RECORDS PROVIDED:

________________________________________

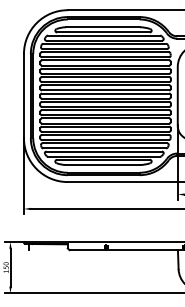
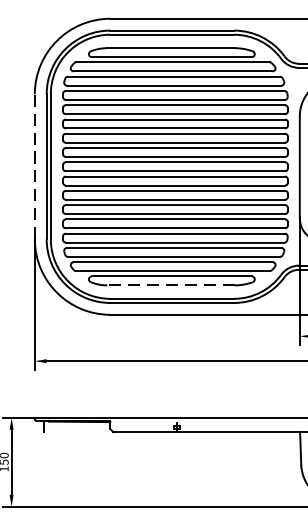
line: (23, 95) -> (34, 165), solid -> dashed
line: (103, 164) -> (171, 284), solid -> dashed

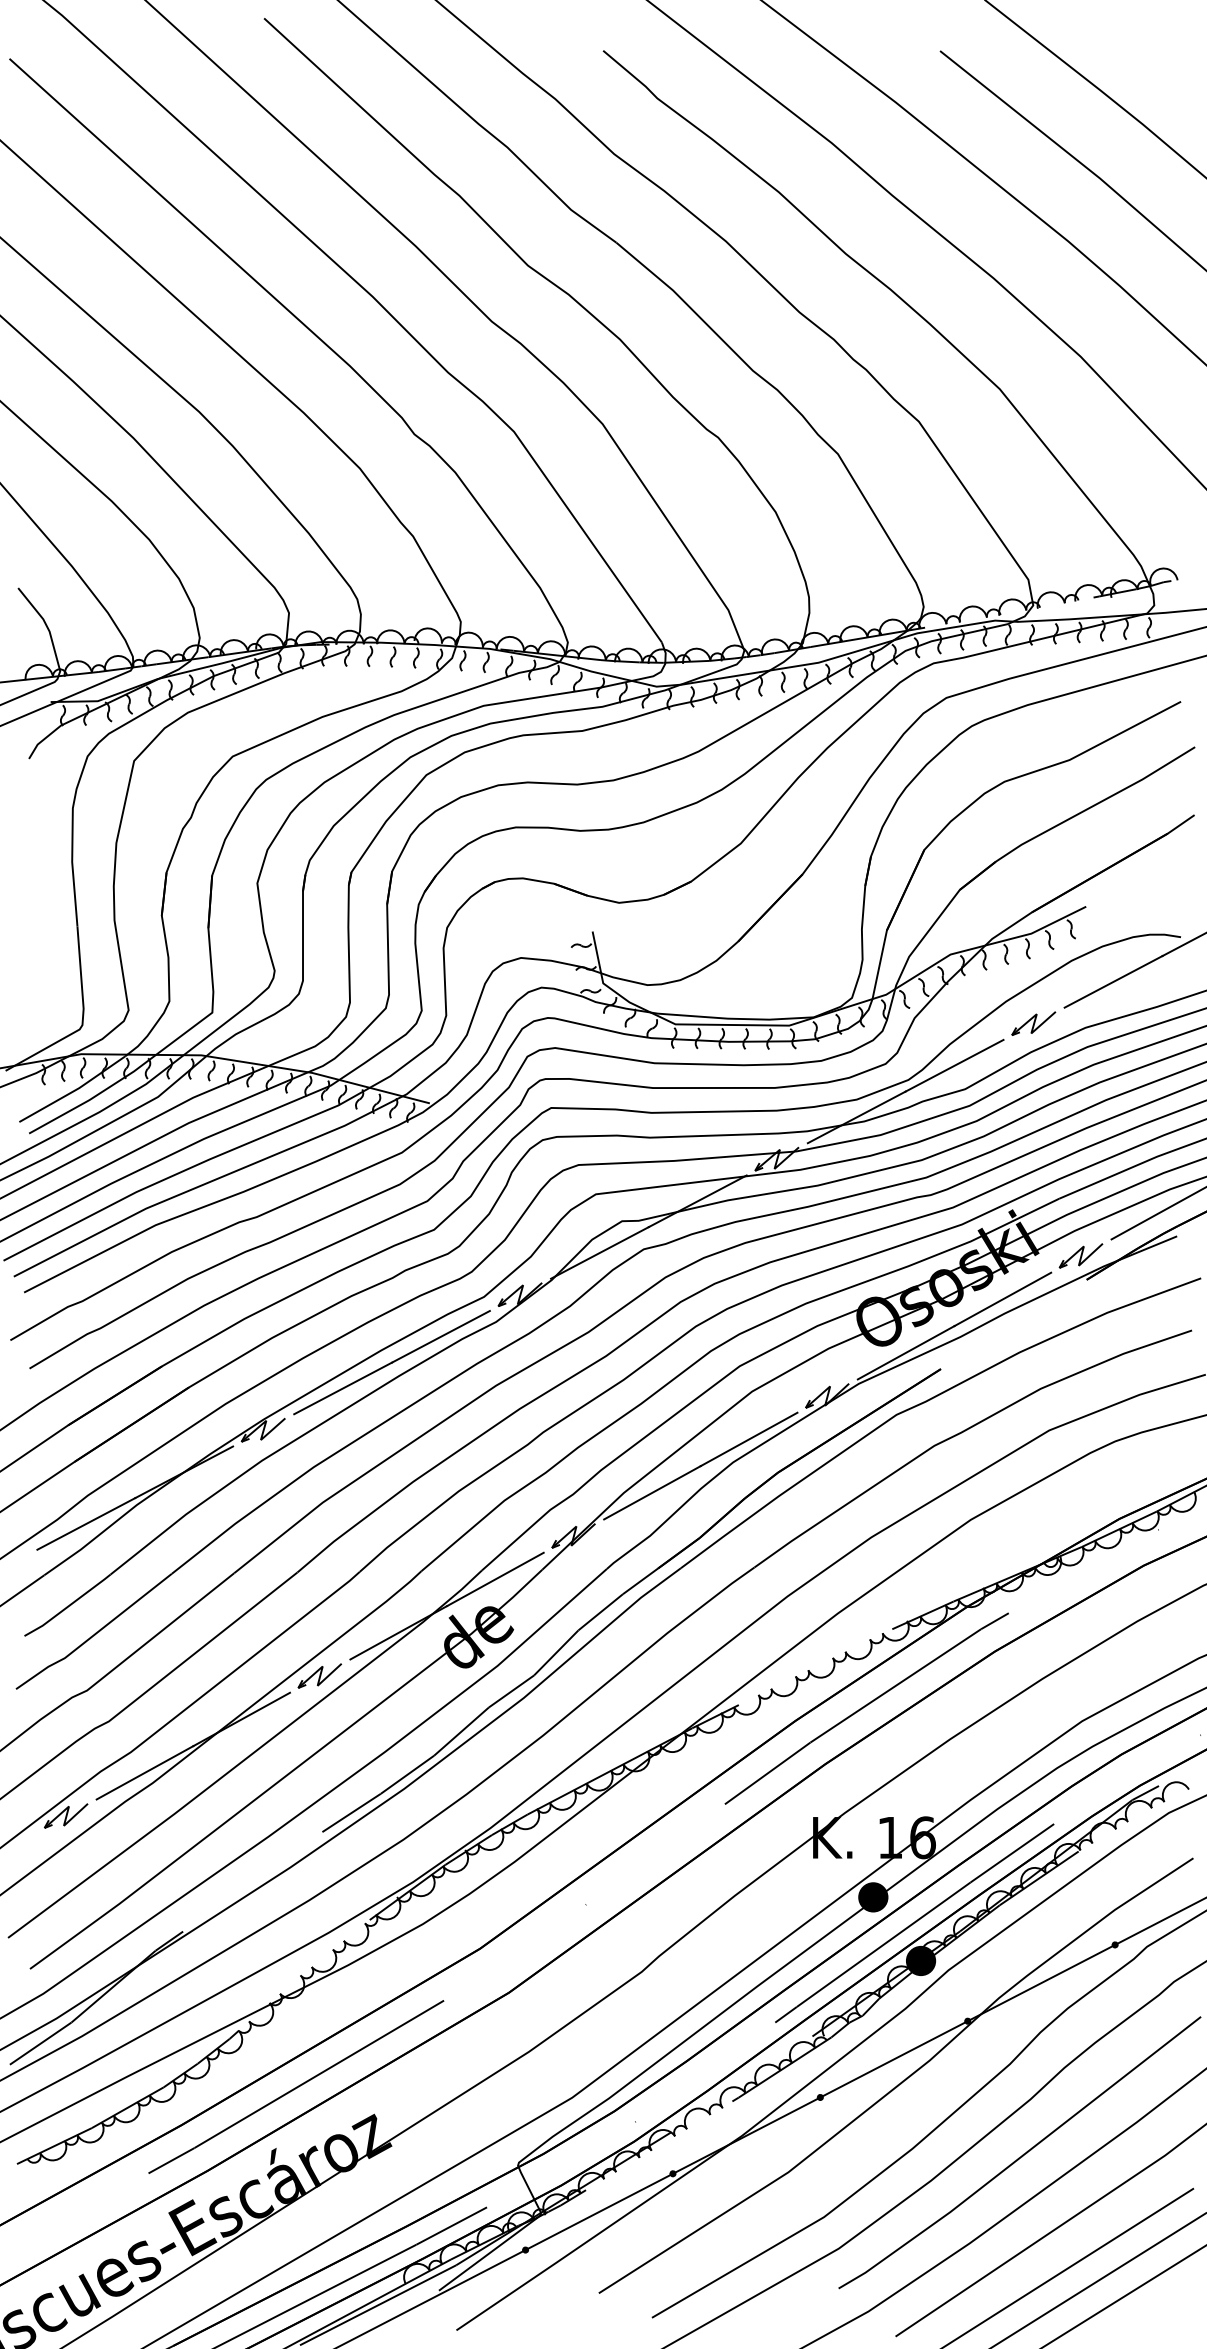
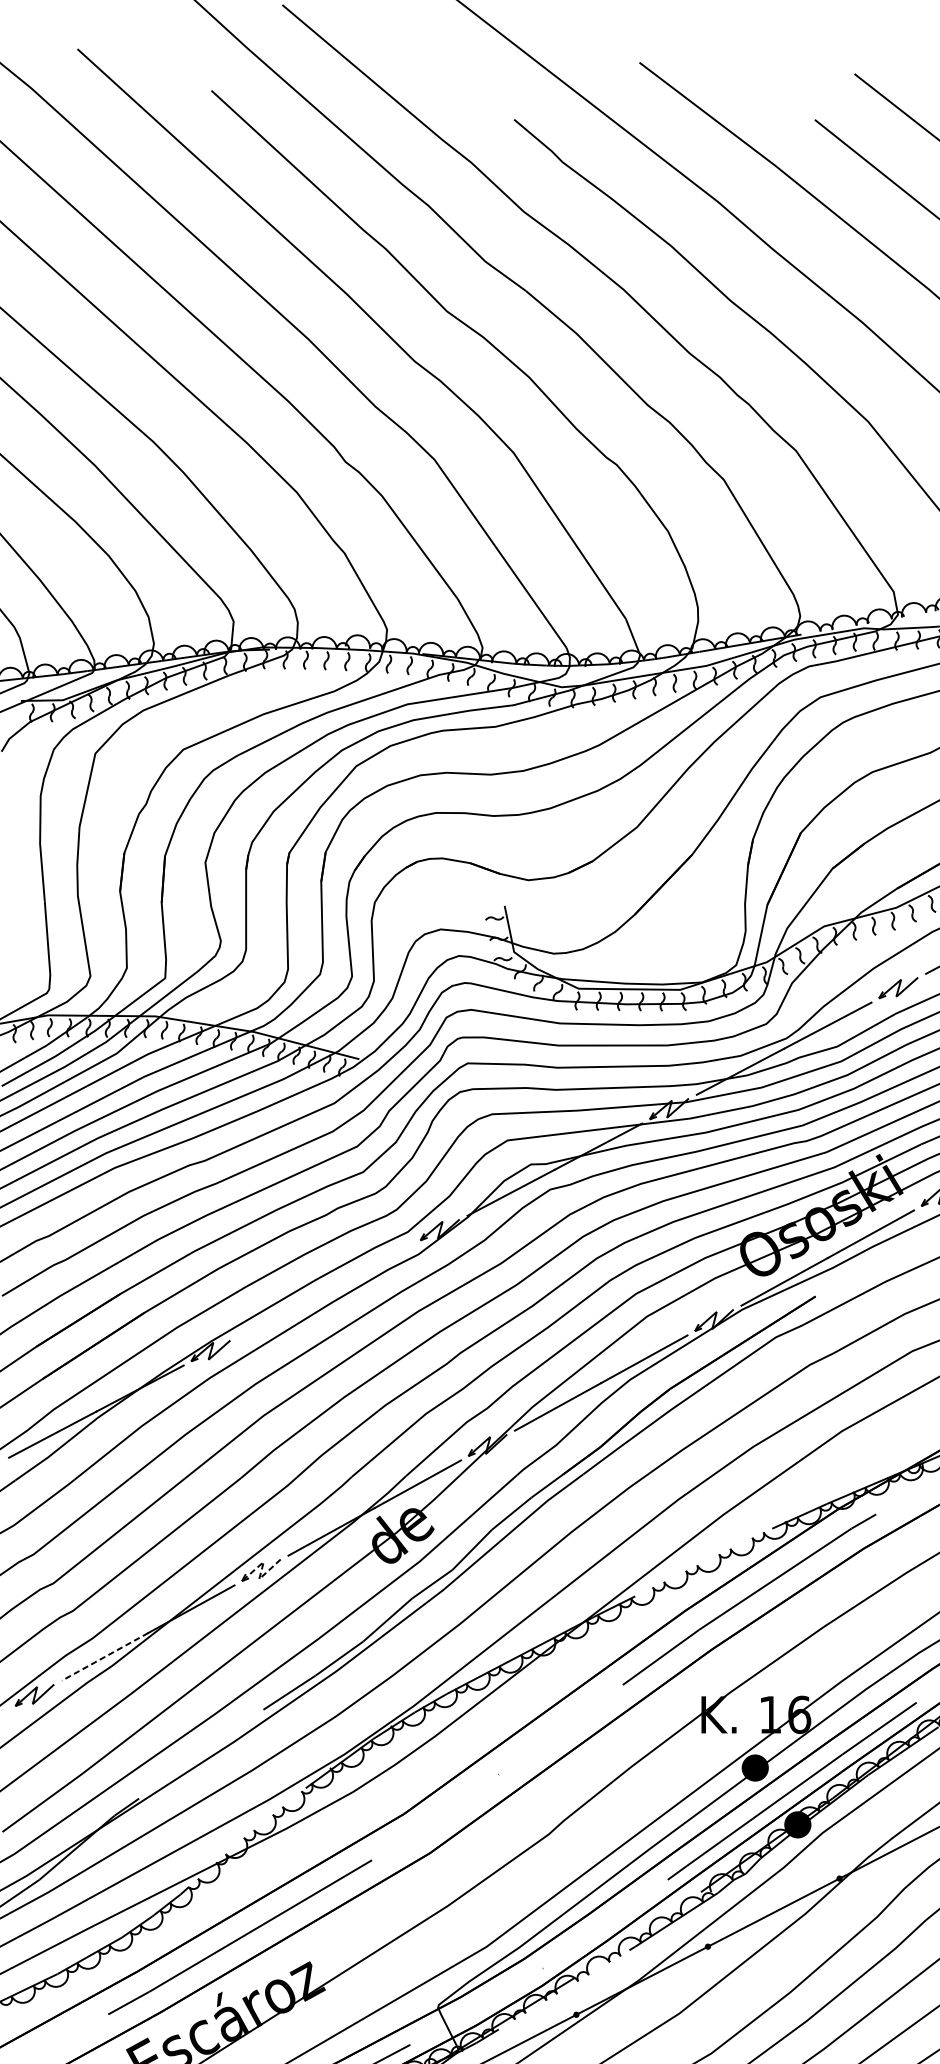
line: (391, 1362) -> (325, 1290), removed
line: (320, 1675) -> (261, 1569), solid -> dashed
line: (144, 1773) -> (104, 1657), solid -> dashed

________________________________________

DIRECTIONS FOR THIS TASK: Output the records verbatim without pictures.

RESPONSE TO THIS EXERCISE:
line: (23, 95) -> (34, 165), solid -> dashed
line: (103, 164) -> (171, 284), solid -> dashed

line: (391, 1362) -> (325, 1290), removed
line: (320, 1675) -> (261, 1569), solid -> dashed
line: (144, 1773) -> (104, 1657), solid -> dashed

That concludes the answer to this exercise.